» What is being asked: Write each line out a second time, exactly as shown below.

+---+

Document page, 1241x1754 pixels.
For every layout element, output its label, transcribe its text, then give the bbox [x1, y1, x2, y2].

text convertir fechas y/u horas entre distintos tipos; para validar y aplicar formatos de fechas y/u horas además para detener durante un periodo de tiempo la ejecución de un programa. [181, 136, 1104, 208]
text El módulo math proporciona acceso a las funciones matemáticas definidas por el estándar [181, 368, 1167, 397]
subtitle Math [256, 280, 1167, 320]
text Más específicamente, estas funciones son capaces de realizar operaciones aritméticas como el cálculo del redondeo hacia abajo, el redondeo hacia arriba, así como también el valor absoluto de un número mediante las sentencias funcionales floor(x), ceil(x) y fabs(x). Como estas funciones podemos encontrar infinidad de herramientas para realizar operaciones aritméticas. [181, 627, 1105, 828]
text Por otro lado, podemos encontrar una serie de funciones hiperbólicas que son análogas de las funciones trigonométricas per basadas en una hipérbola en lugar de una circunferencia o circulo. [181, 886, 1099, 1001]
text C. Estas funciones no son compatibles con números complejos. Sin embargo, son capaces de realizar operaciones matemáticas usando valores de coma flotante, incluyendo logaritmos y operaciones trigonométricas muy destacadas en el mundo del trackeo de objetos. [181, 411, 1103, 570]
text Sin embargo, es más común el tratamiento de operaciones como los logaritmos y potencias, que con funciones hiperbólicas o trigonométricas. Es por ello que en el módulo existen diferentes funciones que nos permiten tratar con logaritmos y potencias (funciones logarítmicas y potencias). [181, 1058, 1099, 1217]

+---+

» Response area:
Document page, 1241x1754 pixels.
For every layout element, output its label, transcribe its text, then give the bbox [x1, y1, x2, y2].

text convertir fechas y/u horas entre distintos tipos; para validar y aplicar formatos de fechas y/u horas además para detener durante un periodo de tiempo la ejecución de un programa. [181, 136, 1104, 208]
text El módulo math proporciona acceso a las funciones matemáticas definidas por el estándar [181, 368, 1167, 397]
subtitle Math [256, 280, 1167, 320]
text Más específicamente, estas funciones son capaces de realizar operaciones aritméticas como el cálculo del redondeo hacia abajo, el redondeo hacia arriba, así como también el valor absoluto de un número mediante las sentencias funcionales floor(x), ceil(x) y fabs(x). Como estas funciones podemos encontrar infinidad de herramientas para realizar operaciones aritméticas. [181, 627, 1105, 828]
text Por otro lado, podemos encontrar una serie de funciones hiperbólicas que son análogas de las funciones trigonométricas per basadas en una hipérbola en lugar de una circunferencia o circulo. [181, 886, 1099, 1001]
text C. Estas funciones no son compatibles con números complejos. Sin embargo, son capaces de realizar operaciones matemáticas usando valores de coma flotante, incluyendo logaritmos y operaciones trigonométricas muy destacadas en el mundo del trackeo de objetos. [181, 411, 1103, 570]
text Sin embargo, es más común el tratamiento de operaciones como los logaritmos y potencias, que con funciones hiperbólicas o trigonométricas. Es por ello que en el módulo existen diferentes funciones que nos permiten tratar con logaritmos y potencias (funciones logarítmicas y potencias). [181, 1058, 1099, 1217]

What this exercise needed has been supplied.